I have thought about resurrecting the Endurance mysteries five years after the story ended. But in between I got busy writing other things. We’ll see. I haven’t ruled it out.

6. What are you working on now?

I have a series with Encircle Publications, and the first book A Death at Tippitt Pond, which combines genealogy, history, and mystery. The main character discovers secrets and historical events in her family tree. The first book concerns her mother’s murder in 1971. That’s history now, even though I lived through that time (sigh). It was fun going back and researching the clothes, pop culture, and the music of the Sixties and Seventies. The second book will go back to the 1850s to the man who built the family home, ran the first printing press, and shepherded a station on the Underground Railroad. Each book has a double plot—one in the present, and one in the past.

Thank you for being here and sharing, Susan! I love a book with a comedic sidekick. Lettie sounds like a handful for sure! If you want to learn more about Susan’s books, here’s her website, Facebook, Twitter, and Instagram.

Susan Van Kirk is the Guppy President of the Sisters in Crime chapter and a writer of cozy mysteries. She lives at the center of the universe—the Midwest—and writes during the ridiculously cold and icy winters. Why leave the house and break something? Van Kirk taught forty-four years in high school and college and raised three children. Miraculously, she has low blood pressure.
She is a member of Mystery Writers of America and Sisters in Crime.

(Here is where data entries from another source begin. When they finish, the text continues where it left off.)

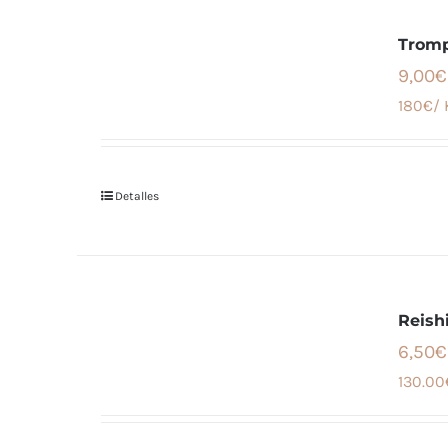
Tromp
9,00€
180€/ 
Detalles
Reish
6,50€
130.00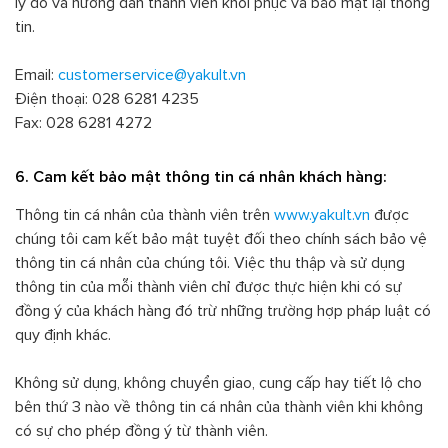
lý do và hướng dẫn thành viên khôi phục và bảo mật lại thông
tin.
Email:
customerservice@yakult.vn
Điện thoại: 028 6281 4235
Fax: 028 6281 4272
6. Cam kết bảo mật thông tin cá nhân khách hàng:
Thông tin cá nhân của thành viên trên
www.yakult.vn
được
chúng tôi cam kết bảo mật tuyệt đối theo chính sách bảo vệ
thông tin cá nhân của chúng tôi. Việc thu thập và sử dụng
thông tin của mỗi thành viên chỉ được thực hiện khi có sự
đồng ý của khách hàng đó trừ những trường hợp pháp luật có
quy định khác.
Không sử dụng, không chuyển giao, cung cấp hay tiết lộ cho
bên thứ 3 nào về thông tin cá nhân của thành viên khi không
có sự cho phép đồng ý từ thành viên.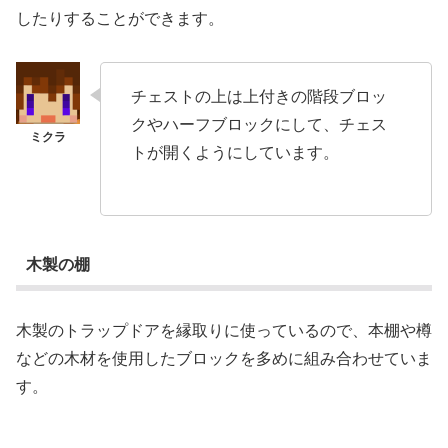
したりすることができます。
チェストの上は上付きの階段ブロッ
クやハーフブロックにして、チェス
トが開くようにしています。
木製の棚
木製のトラップドアを縁取りに使っているので、本棚や樽
などの木材を使用したブロックを多めに組み合わせていま
す。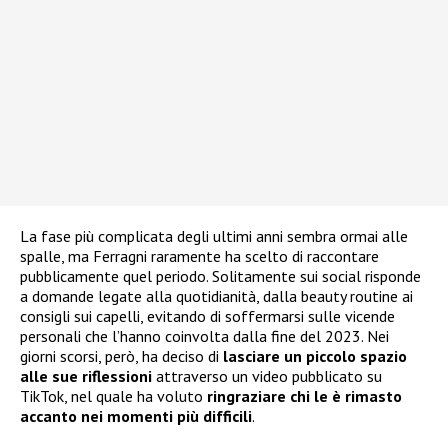
La fase più complicata degli ultimi anni sembra ormai alle
spalle, ma Ferragni raramente ha scelto di raccontare
pubblicamente quel periodo. Solitamente sui social risponde
a domande legate alla quotidianità, dalla beauty routine ai
consigli sui capelli, evitando di soffermarsi sulle vicende
personali che l’hanno coinvolta dalla fine del 2023. Nei
giorni scorsi, però, ha deciso di
lasciare un piccolo spazio
alle sue riflessioni
attraverso un video pubblicato su
TikTok, nel quale ha voluto
ringraziare chi le è rimasto
accanto nei momenti più difficili
.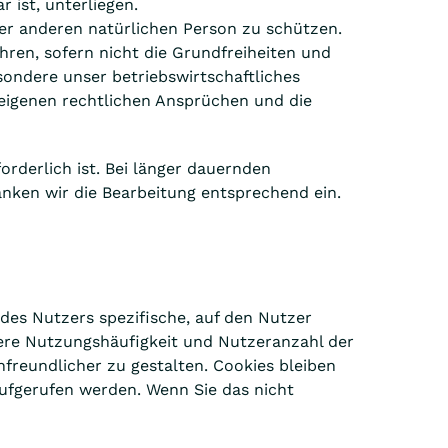
ist, unterliegen.
ner anderen natürlichen Person zu schützen.
hren, sofern nicht die Grundfreiheiten und
sondere unser betriebswirtschaftliches
 eigenen rechtlichen Ansprüchen und die
orderlich ist. Bei länger dauernden
änken wir die Bearbeitung entsprechend ein.
des Nutzers spezifische, auf den Nutzer
ere Nutzungshäufigkeit und Nutzeranzahl der
freundlicher zu gestalten. Cookies bleiben
ufgerufen werden. Wenn Sie das nicht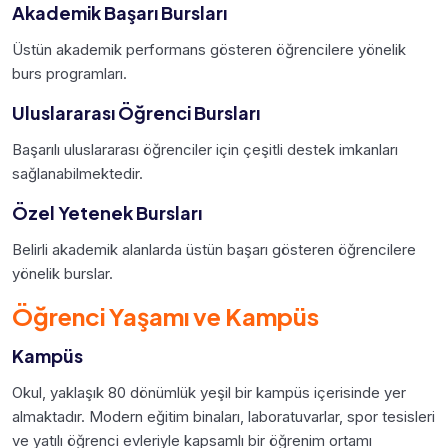
Akademik Başarı Bursları
Üstün akademik performans gösteren öğrencilere yönelik
burs programları.
Uluslararası Öğrenci Bursları
Başarılı uluslararası öğrenciler için çeşitli destek imkanları
sağlanabilmektedir.
Özel Yetenek Bursları
Belirli akademik alanlarda üstün başarı gösteren öğrencilere
yönelik burslar.
Öğrenci Yaşamı ve Kampüs
Kampüs
Okul, yaklaşık 80 dönümlük yeşil bir kampüs içerisinde yer
almaktadır. Modern eğitim binaları, laboratuvarlar, spor tesisleri
ve yatılı öğrenci evleriyle kapsamlı bir öğrenim ortamı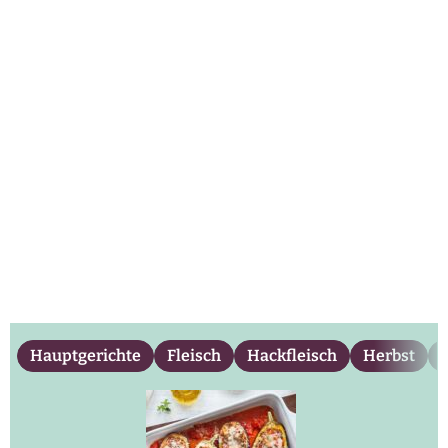
Hauptgerichte
Fleisch
Hackfleisch
Herbst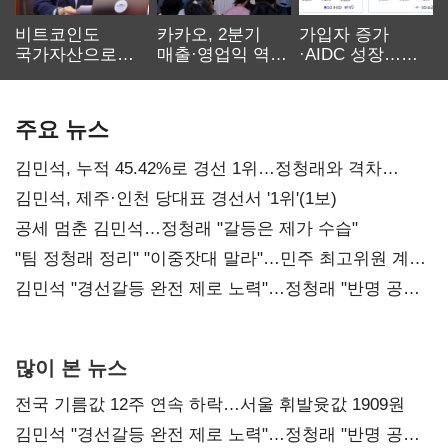
비트코인도
카카오, 2분기
가입자 증가
국가자산으로…'
매출·영업익 역대
·AIDC 성장…
보관·평가·처분'
최대…에이전트
SKT 2분기 성장
기준은 숙제
AI 수익화 관건
본궤도
주요 뉴스
김민석, 누적 45.42%로 경선 1위…정청래와 격차
0.86%p(2보)
김민석, 제주·인천 당대표 경선서 '1위'(1보)
공세 멈춘 김민석…정청래 "갈등은 제가 수습"
"팀 정청래 정리" "이중잣대 말라"…민주 최고위원 계파
다툼 격화
김민석 "경선갈등 완전 제로 노력"…정청래 "반명 공세
사과부터"
많이 본 뉴스
전국 기름값 12주 연속 하락…서울 휘발윳값 1909원
김민석 "경선갈등 완전 제로 노력"…정청래 "반명 공세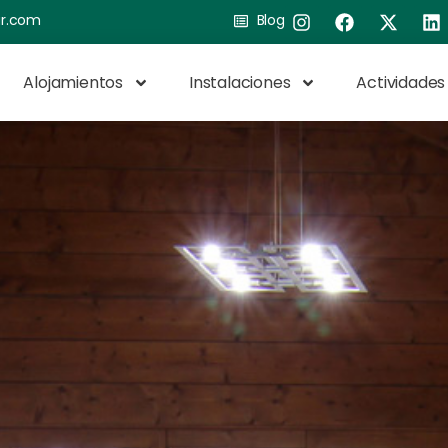
ar.com
Blog
Alojamientos
Instalaciones
Actividades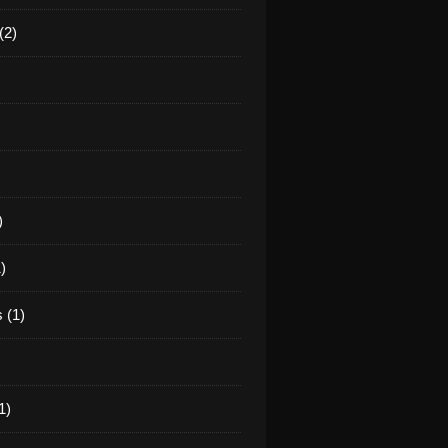
(2)
)
)
 (1)
)
1)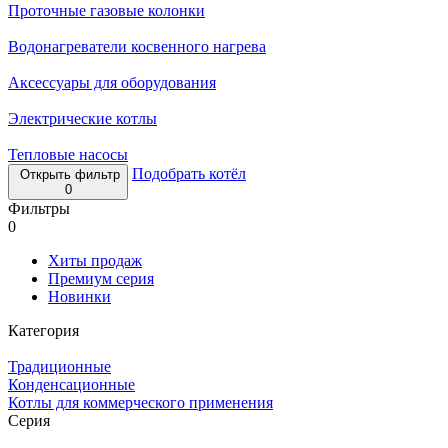
Проточные газовые колонки
Водонагреватели косвенного нагрева
Аксессуары для оборудования
Электрические котлы
Тепловые насосы
Подобрать котёл
Открыть фильтр
0
Фильтры
0
Хиты продаж
Премиум серия
Новинки
Категория
Традиционные
Конденсационные
Котлы для коммерческого применения
Серия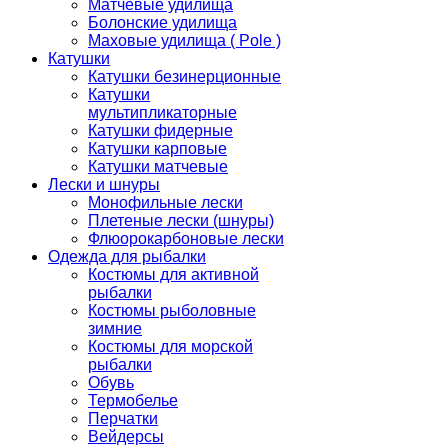
Матчевые удилища
Болонские удилища
Маховые удилища ( Pole )
Катушки
Катушки безинерционные
Катушки
мультипликаторные
Катушки фидерные
Катушки карповые
Катушки матчевые
Лески и шнуры
Монофильные лески
Плетеные лески (шнуры)
Флюорокарбоновые лески
Одежда для рыбалки
Костюмы для активной
рыбалки
Костюмы рыболовные
зимние
Костюмы для морской
рыбалки
Обувь
Термобелье
Перчатки
Вейдерсы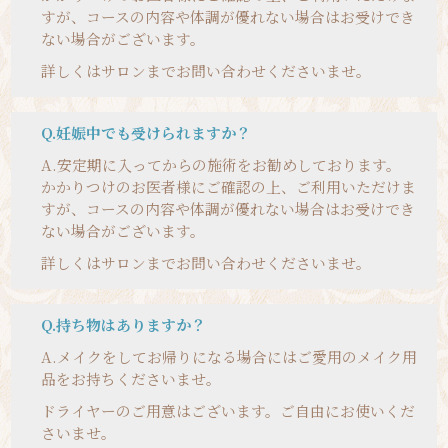
すが、コースの内容や体調が優れない場合はお受けでき
ない場合がございます。
詳しくはサロンまでお問い合わせくださいませ。
Q.妊娠中でも受けられますか？
A.
安定期に入ってからの施術をお勧めしております。
かかりつけのお医者様にご確認の上、ご利用いただけま
すが、コースの内容や体調が優れない場合はお受けでき
ない場合がございます。
詳しくはサロンまでお問い合わせくださいませ。
Q.持ち物はありますか？
A.
メイクをしてお帰りになる場合にはご愛用のメイク用
品をお持ちくださいませ。
ドライヤーのご用意はございます。ご自由にお使いくだ
さいませ。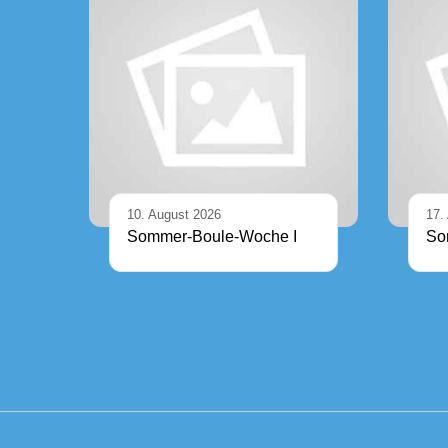
10. August 2026
17.
Sommer-Boule-Woche I
So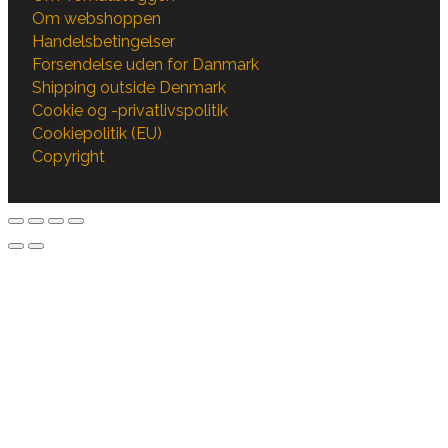
Om webshoppen
Handelsbetingelser
Forsendelse uden for Danmark
Shipping outside Denmark
Cookie og -privatlivspolitik
Cookiepolitik (EU)
Copyright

Have you read the Endurance books? Is there a Lettie in your life? How grateful are you that Susan knows readers and didn’t let the series die with a cliffhanger? Let me know!

2 thoughts on “Dearly Departed: Susan Van Kirk’s Endurance Mysteries

  1. Congratulations on your publishing “endurance” Susan. I can relate to your odyssey. Best of luck with your new series. Thanks for the post, Bess.


    • I’m glad you enjoyed it! I always like learning a little more about other people’s writing journeys. It makes the process a little less isolating, I think.